### BLOCO DE TEXTO:
^^^^

Não há palavras para descrever o que eu passei. João está com 10 anos e esses trinta e poucos dias de catapora foram os piores da minha vida. Senti que poderia perdê-lo. Ele ficava mole, com febre alta, gritava de dor, não brincava e não queria que a gente o tocasse. Consegue se imaginar passando por isso? Sofremos demais. Mas ficamos ainda mais atentos às vacinas. Sei que elas não protegem 100%, mas certamente, funcionam como um atenuante, caso a criança pegue a doença. Ele teria sofrido bem menos se tivesse tomado a vacina.”
As vacinas que estão definidas no calendário vacinal obrigatório, portanto, disponíveis pelo Programa Nacional de Imunização (PNI) do Ministério da Saúde são aquelas consideradas de impacto na redução de doenças do ponto de vista da comunidade. No entanto, obviamente, outras vacinas vão surgindo e, às vezes, leva um certo tempo para que sejam acessíveis na rede pública. “Às vezes, por uma questão de custo-benefício do ponto de vista comunitário. Mas isso muda de figura quando se avalia o paciente individualmente. Nesse caso, o profissional vai indicar todas as vacinas possíveis e que a família tenha condição de pagar, se não estiverem na rede pública”, diz o infectologista Francisco Ivanildo Oliveira, gerente médico do Sabará Hospital Infantil, de São Paulo (SP).

^^^^

### DADOS REGISTRADOS:
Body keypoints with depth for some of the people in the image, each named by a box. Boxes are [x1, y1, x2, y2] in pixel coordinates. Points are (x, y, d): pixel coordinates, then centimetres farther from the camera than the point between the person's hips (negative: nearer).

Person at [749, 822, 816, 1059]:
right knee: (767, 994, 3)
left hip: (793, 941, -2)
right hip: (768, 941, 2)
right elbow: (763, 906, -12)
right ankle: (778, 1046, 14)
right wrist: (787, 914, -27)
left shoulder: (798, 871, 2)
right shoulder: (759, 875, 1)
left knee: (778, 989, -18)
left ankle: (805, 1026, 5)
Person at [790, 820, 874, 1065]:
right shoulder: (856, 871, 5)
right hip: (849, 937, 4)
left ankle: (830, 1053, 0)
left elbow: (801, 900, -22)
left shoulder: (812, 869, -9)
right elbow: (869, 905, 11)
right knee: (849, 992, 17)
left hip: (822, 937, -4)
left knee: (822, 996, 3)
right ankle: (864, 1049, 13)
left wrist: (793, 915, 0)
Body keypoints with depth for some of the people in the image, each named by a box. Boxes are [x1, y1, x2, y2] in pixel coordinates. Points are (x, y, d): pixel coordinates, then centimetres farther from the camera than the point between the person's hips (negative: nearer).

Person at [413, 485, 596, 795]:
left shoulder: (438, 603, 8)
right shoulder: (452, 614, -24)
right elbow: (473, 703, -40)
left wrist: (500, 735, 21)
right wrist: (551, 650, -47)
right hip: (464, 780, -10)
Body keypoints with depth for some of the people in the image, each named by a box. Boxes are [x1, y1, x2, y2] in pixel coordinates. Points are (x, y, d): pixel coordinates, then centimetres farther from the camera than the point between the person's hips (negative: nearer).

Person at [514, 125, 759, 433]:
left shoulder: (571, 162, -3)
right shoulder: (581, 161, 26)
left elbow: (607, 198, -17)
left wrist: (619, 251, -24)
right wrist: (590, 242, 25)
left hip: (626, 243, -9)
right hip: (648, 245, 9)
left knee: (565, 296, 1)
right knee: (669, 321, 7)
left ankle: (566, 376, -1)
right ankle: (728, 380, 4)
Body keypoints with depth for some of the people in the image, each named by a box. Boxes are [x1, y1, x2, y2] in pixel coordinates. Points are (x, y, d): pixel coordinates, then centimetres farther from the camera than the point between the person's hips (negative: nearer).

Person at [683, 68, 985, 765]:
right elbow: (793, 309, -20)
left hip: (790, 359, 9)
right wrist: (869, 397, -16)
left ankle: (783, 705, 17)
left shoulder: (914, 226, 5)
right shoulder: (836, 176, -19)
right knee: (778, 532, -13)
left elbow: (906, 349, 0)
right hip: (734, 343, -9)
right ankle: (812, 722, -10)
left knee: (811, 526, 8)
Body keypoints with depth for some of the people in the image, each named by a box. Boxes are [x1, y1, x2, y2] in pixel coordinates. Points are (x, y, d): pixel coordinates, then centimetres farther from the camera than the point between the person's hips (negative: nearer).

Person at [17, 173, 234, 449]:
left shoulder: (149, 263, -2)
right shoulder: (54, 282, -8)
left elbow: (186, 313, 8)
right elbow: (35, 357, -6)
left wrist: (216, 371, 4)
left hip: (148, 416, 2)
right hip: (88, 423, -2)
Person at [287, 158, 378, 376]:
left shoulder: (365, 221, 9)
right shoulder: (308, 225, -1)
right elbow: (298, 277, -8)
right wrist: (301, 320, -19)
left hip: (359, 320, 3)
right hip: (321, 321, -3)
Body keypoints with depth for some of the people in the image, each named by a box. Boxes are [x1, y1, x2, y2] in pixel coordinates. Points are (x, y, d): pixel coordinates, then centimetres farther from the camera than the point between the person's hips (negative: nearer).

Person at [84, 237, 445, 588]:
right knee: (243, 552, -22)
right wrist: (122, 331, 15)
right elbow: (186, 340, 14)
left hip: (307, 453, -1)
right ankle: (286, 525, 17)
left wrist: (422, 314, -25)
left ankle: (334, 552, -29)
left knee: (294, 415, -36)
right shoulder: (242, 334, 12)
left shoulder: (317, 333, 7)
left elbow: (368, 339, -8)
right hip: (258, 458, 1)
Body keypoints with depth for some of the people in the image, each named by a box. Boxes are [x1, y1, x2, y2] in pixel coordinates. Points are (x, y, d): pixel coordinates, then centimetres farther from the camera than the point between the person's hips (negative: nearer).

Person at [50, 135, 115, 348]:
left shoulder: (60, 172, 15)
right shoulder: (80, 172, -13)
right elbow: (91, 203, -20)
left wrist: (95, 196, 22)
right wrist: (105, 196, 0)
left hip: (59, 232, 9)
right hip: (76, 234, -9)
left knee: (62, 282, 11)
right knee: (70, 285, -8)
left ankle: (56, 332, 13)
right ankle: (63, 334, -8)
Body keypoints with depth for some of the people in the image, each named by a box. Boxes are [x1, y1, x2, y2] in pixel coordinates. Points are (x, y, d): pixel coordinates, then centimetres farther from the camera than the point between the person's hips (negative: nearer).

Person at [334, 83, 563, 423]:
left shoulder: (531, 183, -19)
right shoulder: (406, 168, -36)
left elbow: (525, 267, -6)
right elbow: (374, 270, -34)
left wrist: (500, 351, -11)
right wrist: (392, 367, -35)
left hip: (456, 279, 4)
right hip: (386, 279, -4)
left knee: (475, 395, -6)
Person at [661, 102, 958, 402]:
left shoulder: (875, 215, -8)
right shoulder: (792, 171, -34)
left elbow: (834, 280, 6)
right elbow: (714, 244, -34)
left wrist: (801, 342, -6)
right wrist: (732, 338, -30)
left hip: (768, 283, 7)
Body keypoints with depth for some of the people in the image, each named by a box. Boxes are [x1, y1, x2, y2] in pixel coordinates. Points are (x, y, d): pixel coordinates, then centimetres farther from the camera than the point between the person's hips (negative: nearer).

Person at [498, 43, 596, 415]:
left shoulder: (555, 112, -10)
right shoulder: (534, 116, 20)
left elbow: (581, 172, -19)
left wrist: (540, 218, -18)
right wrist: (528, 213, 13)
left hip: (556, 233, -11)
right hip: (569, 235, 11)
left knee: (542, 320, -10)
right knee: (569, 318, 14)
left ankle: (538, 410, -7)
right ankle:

^^^^

### COMPLETE O SEGUINTE:
A) Transcreva, do texto sobre vacinas, o trecho que começa nas palavras "As vacinas que" e termina após "São Paulo (SP).".
B) Responda, com base no texto sobre vacinas:
(i) Que idade tem João?
(ii) Por quantos dias João teve catapora?
(iii) Em qual hospital Francisco Ivanildo Oliveira é gerente médico?

### SOLUÇÕES PROPOSTAS:
A)
As vacinas que estão definidas no calendário vacinal obrigatório, portanto, disponíveis pelo Programa Nacional de Imunização (PNI) do Ministério da Saúde são aquelas consideradas de impacto na redução de doenças do ponto de vista da comunidade. No entanto, obviamente, outras vacinas vão surgindo e, às vezes, leva um certo tempo para que sejam acessíveis na rede pública. “Às vezes, por uma questão de custo-benefício do ponto de vista comunitário. Mas isso muda de figura quando se avalia o paciente individualmente. Nesse caso, o profissional vai indicar todas as vacinas possíveis e que a família tenha condição de pagar, se não estiverem na rede pública”, diz o infectologista Francisco Ivanildo Oliveira, gerente médico do Sabará Hospital Infantil, de São Paulo (SP).

B)
(i) 10 anos.
(ii) Trinta e poucos dias.
(iii) No Sabará Hospital Infantil, de São Paulo (SP).